Inizia da lì un percorso di informazione e acquisizione di quella consapevolezza ben nota a chi si scrive di Terra dei fuochi: ti sembra di scoperchiare il vaso di Pandora, di esserti addentrato fra i gironi di un inferno che, a mano a mano, ti portano a sprofondare più in basso, innescando – proporzionalmente alla disperazione che aumenta – rabbia, indignazione e voglia di riscatto attraverso la denuncia, da concretizzare in ogni modo possibile.
“Che ognuno faccia la sua parte, e qualcosa in più”, incita sempre padre Maurizio. Chi sa scrivere, scriva. La Terra dei fuochi è stata descritta in parole, immagini, musica. Tutto, affinchè il resto del mondo prendesse coscienza di quello che avevamo, ignari, si compisse nelle nostre campagne, avvelenando aria, terra e acque nel silenzio complice di chi avrebbe dovuto vigilare.
Il percorso di Angela, insieme al mio e a quello dei tanti impegnati in prima linea, raggiunge il suo apice nel #fiumeinpiena del 16 novembre 2013 a Napoli:
“C’eravamo tutti.

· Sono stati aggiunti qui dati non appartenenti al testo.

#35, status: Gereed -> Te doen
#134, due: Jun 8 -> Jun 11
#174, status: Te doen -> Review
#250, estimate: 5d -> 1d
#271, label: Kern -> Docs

Gli attivisti dei comitati, i giornalisti, le famiglie delle vittime, le associazioni. Eravamo in tantissimi a marciare, pacifici, ordinati, sereni, lungo il percorso che da Piazza Garibaldi porta a Piazza del Plebiscito, quel sabato piovoso. C’era chi urlava attraverso un megafono la rabbia di essere stati abbandonati e lasciati a morire da tutti quelli che sapevano. Nonostante la durezza di certe invettive, la rabbia, il dolore, si respirava un’aria di totale comunione. Mi voltavo a guardare e dietro le mie spalle vedevo un’onda di chilometri di persone che sentivano quello che sentivo io, condividevano le mie angosce più profonde, la fatica quotidiana di vivere a queste condizioni. Quel giorno avevo una famiglia di centotrentamila persone. Lì mi sono imbattuta nell’immagine che di quel giorno conserverò sempre. Ai margini del corteo, sotto la pioggia, c’era un bambino con il suo papà; poteva avere poco più di sei anni, indossava una mantellina gialla che lo proteggeva dalla pioggia. Stringeva tra le mani un cartello con la scritta “Muoio”.

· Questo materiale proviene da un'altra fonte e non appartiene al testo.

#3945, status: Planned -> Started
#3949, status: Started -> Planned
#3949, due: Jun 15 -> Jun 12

Ai bambini che nascono nella nostra terra, noi consegniamo un peso enorme. A chi non sa ancora comprendere cosa sia la vita, dobbiamo spiegare che qui da noi qualcuno l’ha bruciata, la vita.
Da quel momento il bambino con la mantellina gialla è diventato nella mia mente l’immagine della Terra dei Fuochi. Nessuna montagna di ecoballe, nessun rogo,nessun campo di raccolto abbandonato, nessuna delle fotografie che da mesi raccontano questi posti è efficace, immediata, intrisa di un’umanità straziante come questa.
Siamo solo al primo stadio di questa terribile scoperta: il presente. E il futuro? Che ne sarà di noi? Che ne sarà dei bambini? Loro lo sanno? Hanno paura?
Elaboravo queste domande e mi rendevo conto che avrebbero potuto rispondermi solo loro. No, non alle domande sulla loro salute, sulla paura, sulla comprensione di tutta la vicenda. Alla domanda: Che ne sarà di noi?
Nessuno sa emendare la verità dall’ipocrisia e dall’errore come i bambini.
A loro dovevo chiedere. Dovevo lasciarmi alle spalle il passato, la tragedia, i fantasmi della nostra gente che ci accompagnano, muti, ogni giorno della nostra vita e chiedere a loro, se una speranza c’è ancora”.